Friday, January 15, 2010

Ode to Grits

Last night, The Hoff and I had a nice romantic dinner in honor of D.C. Restaurant Week.

Our last Restaurant Week experience was God awful. I'm talking, I-would-have-rather-eaten- Ramen-noodles-and-a-Big-Mac awful. The only saving grace from that experience were our drinks, and only because we knew the bartender.

But, a friend recommended this particular restaurant so I figured it was safe to dine there for Restaurant Week. Plus, they don't discriminate and allow you to chose anything on their menu.

It was good. Not AMAZING, but good. 1,000,000 times better than the place that popped my D.C. Restaurant Week cherry.

The best part of the meal? The gouda grits served with my shrimp. By far some of the best grits I've ever tasted.

I'm pretty crazy about my grits.
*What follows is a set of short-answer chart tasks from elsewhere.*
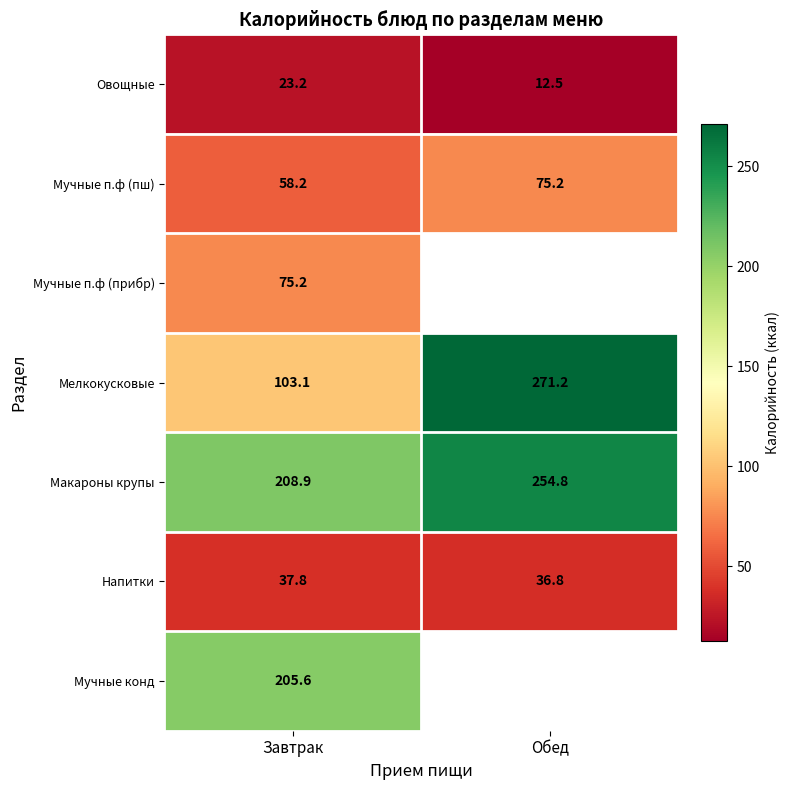

Rank the categories by Овощные value from lowest to highest.

Обед, Завтрак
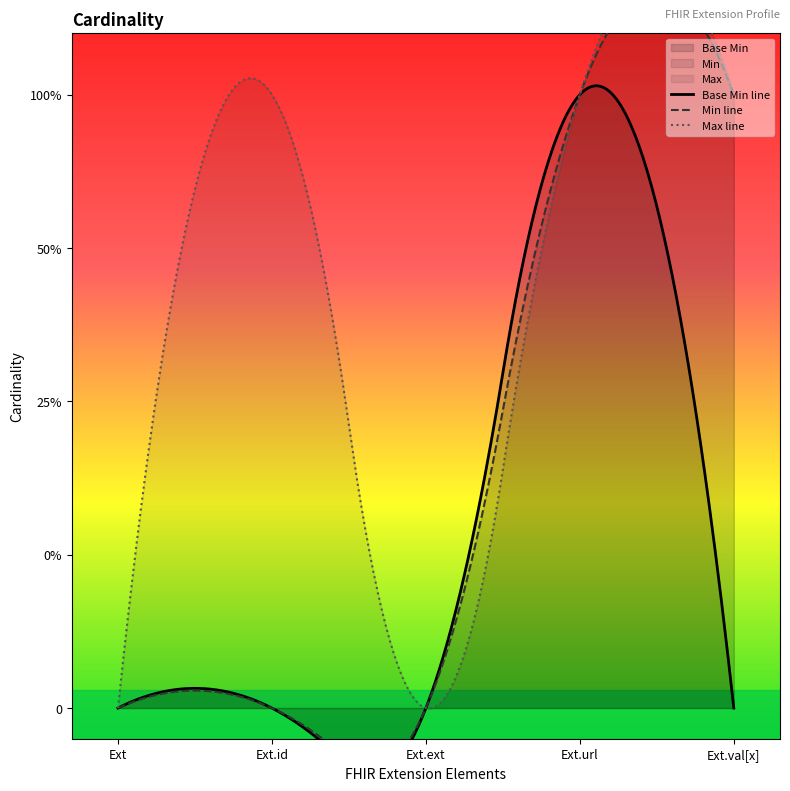

The value at Extension.id is 0. True or false?

True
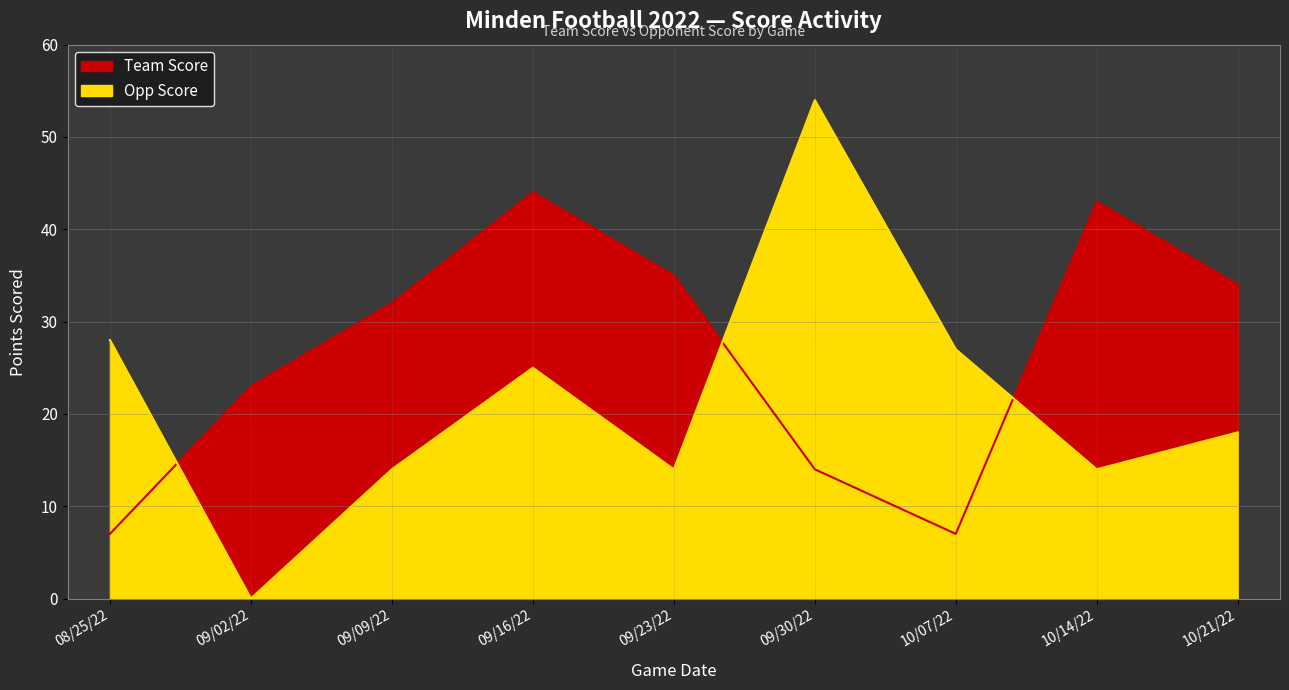

What is the difference between the second highest and minimum values in the Opp Score series?

28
True story: I once, stammered into a Waffle House in Richmond (best place to go for late night drunk food) and belligerently yelled "I want my fucking grits" for a good 15 minutes until their wholesome, buttery goodness were placed in front of my face alongside some cheesy scrambled eggs, bacon and toast.
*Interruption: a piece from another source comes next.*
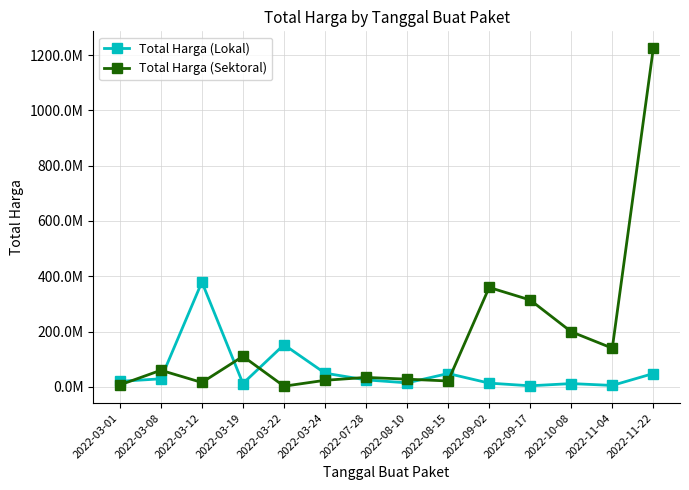

List the series in order of their overall mean, highest first.

Total Harga (Sektoral), Total Harga (Lokal)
(...I think I just exposed my white trash side.)

At least I didn't belligerently demand my favorite Southern side dish in an upscale D.C. restaurant...YET.
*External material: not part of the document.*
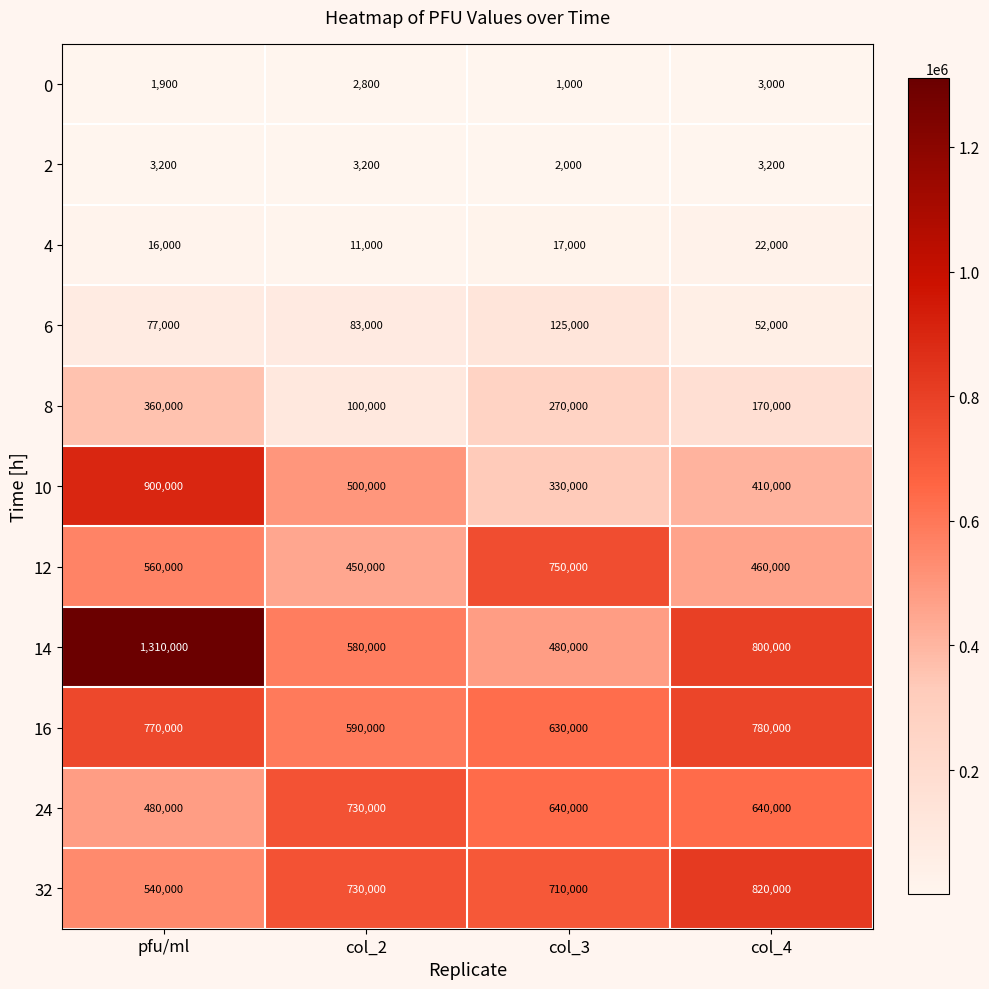

What is the sum of all 2 values?

11600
Last night, as I was devouring my gouda grits and shrimp, The Hoff tried and bite and decided that he liked my grits just as much as me. I told him that if he's going to eat the epitome of Southern food, he has to say 'y'all' everytime he takes a bite.

Didn't go over so well.

Bahstan Boy that he is, I don't even think he brain can wrap around the essence and beauty of 'y'all.'

This means, darling Hoff, no mo' grits for you!

2 comments on "Ode to Grits"

Anonymous said...

I am SO glad you mentioned your rise to fame at the Waffle House. I saw "grits" in the headline and you just HAD to mention that wonderful tid bit about you.
That was the night I sang "Milkshake" to everyone. We were quite the pair.

Dmbosstone on January 21, 2010 at 12:18 PM said...

Two years ago I stopped at a Richmond Waffle House just because this girl I was with wanted grits so badly.

Of course she proceeded to complain about the grits despite our trip.